Internacional. Domingo, 13 de Octubre de 2024
Después de pasar más de 50 años persiguiendo y combatiendo virus, uno contraatacó y estuvo a punto de acabar conmigo. Hablo del virus del Nilo Occidental, transmitido por el animal más mortífero del planeta: el mosquito.
No me infecté durante ninguno de mis viajes internacionales a lo largo de los años, sino muy probablemente mientras estaba fuera de mi casa en Washington DC.
A mediados de agosto me sentía débil y agotado, pero lo atribuí a un reciente caso de COVID-19. Aunque había dado positivo en las pruebas de covid más de un mes antes, experimenté un rebote de los síntomas después de tomar el tratamiento con Paxlovid. Quizás todavía tenía síntomas persistentes que acabarían por desaparecer.
Pero no fue así. Al contrario, empecé a experimentar una fatiga y un agotamiento graves e inexplicables, que culminaron con mi ingreso en un hospital el 16 de agosto, delirante e incoherente, con una temperatura de 39 grados. Recuerdo muy poco de los cinco días y medio que pasé en el hospital, salvo que nunca me había sentido tan mal en mi vida.
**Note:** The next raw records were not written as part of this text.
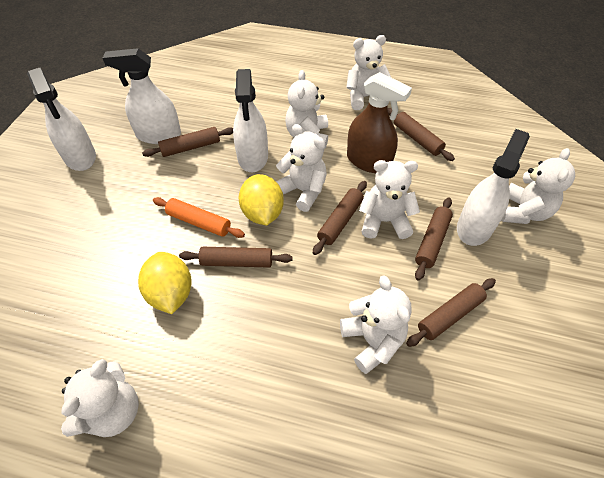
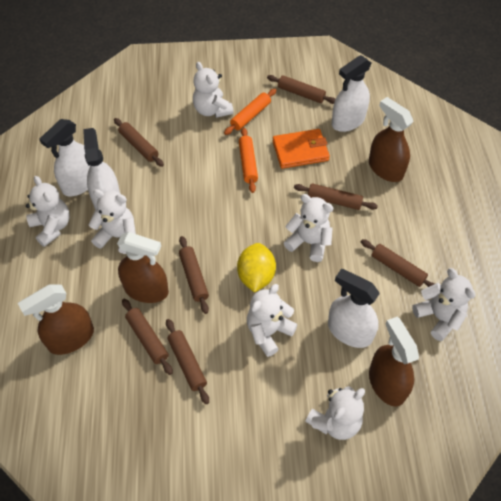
brown rolling pin: [142,127,233,157] [179,247,293,268] [313,181,367,255] [388,108,455,161] [406,278,496,347] [415,198,453,281] = 6 -> [114,118,164,167] [122,299,173,375] [166,319,209,404] [179,236,209,314] [267,75,336,104] [294,183,378,210] [361,239,435,287] = 7
brown spray bottle: [347,72,412,173] = 1 -> [18,284,94,355] [117,232,169,303] [369,97,414,182] [369,317,419,407] = 4
orange rolling pin: [153,197,245,238] = 1 -> [224,89,276,135] [239,128,258,193] = 2
orange wallet: none = 0 -> [273,129,330,169] = 1
yellow lemon: [138,252,192,314] [239,174,284,225] = 2 -> [237,243,276,293] = 1

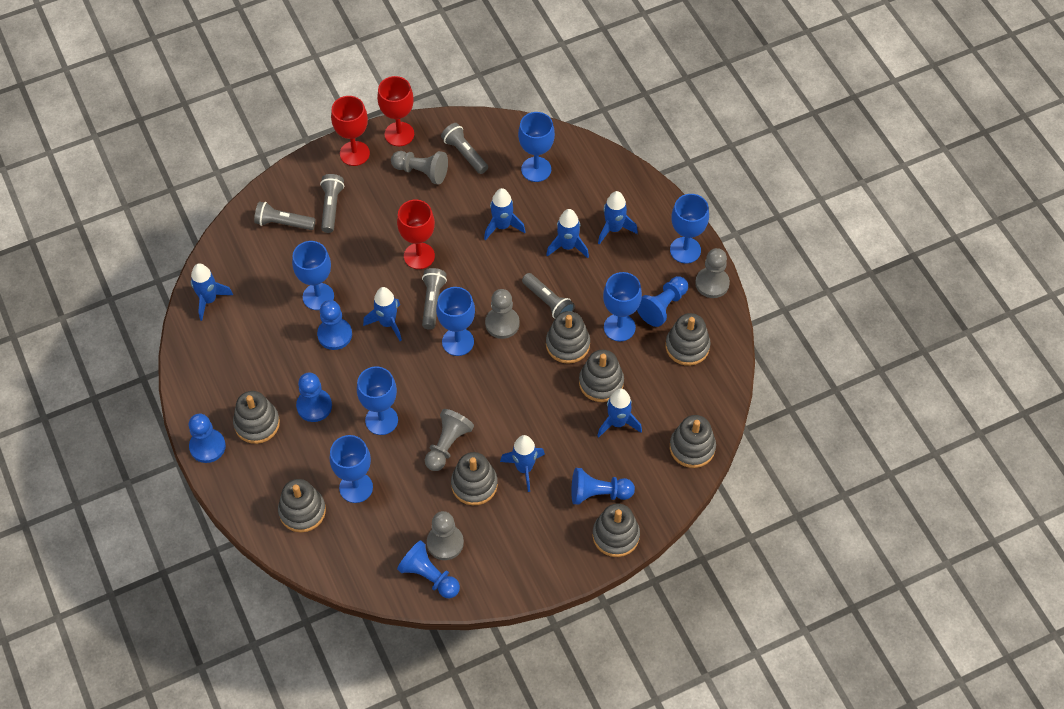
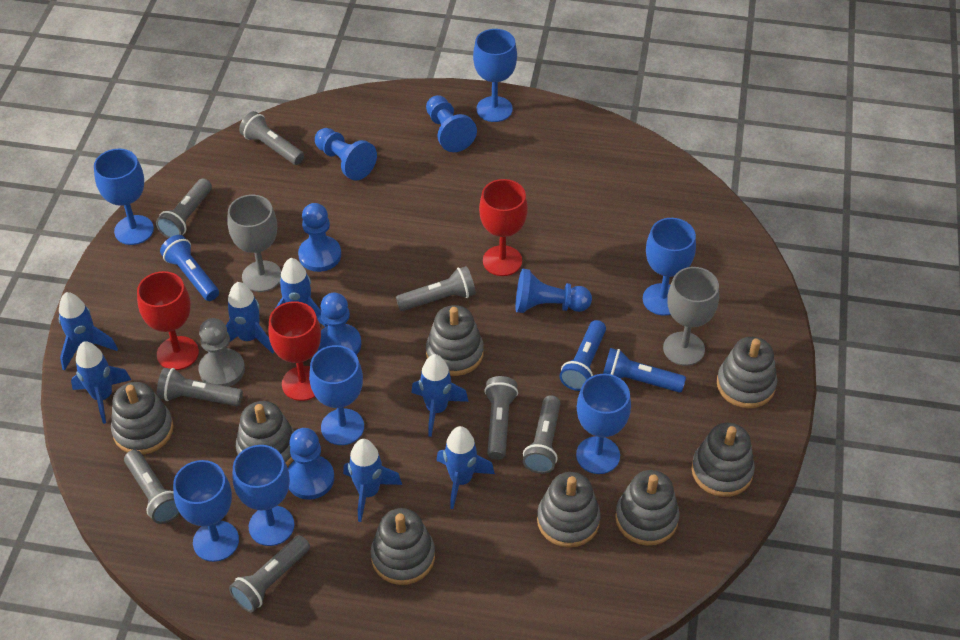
blue flashlight: none = 0 -> [160,235,219,301] [560,320,606,391] [603,348,686,393] = 3
grey flashlight: [254,201,316,230] [320,174,344,233] [422,268,447,330] [441,123,488,174] [522,273,575,319] = 5 -> [124,450,180,524] [156,179,212,238] [157,368,243,406] [229,535,310,612] [239,111,304,165] [396,266,476,311] [484,376,518,460] [523,395,560,474] = 8
grey goblet: none = 0 -> [227,195,281,292] [663,267,719,366] = 2
grey pawn: [391,151,448,185] [425,409,474,471] [427,511,464,560] [485,289,520,339] [695,248,730,298] = 5 -> [198,318,245,387] = 1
Mis médicos supusieron que tenía septicemia y me trataron con antibióticos. Al cabo de varios días, me bajó la fiebre y me dieron el alta con antibióticos sin un diagnóstico claro. Eso cambió al día siguiente, cuando los análisis de sangre revelaron que tenía el virus del Nilo Occidental.
No hay tratamiento para la enfermedad del virus del Nilo Occidental, y me tocó lidiar con los estragos que causó en mi cuerpo. Fue aterrador. No podía mover las piernas hacia un lado de la cama para sentarme sin ayuda de mi esposa y mis tres hijas. No podía ponerme de pie sin ayuda y, desde luego, no podía caminar. Una parte muy aterradora de la terrible experiencia fue el efecto en mi cognición. Estaba desorientado, era incapaz de recordar ciertas palabras, hacía preguntas a mi familia de las que debería haber sabido las respuestas. Temía que nunca me recuperaría ni volvería a la normalidad.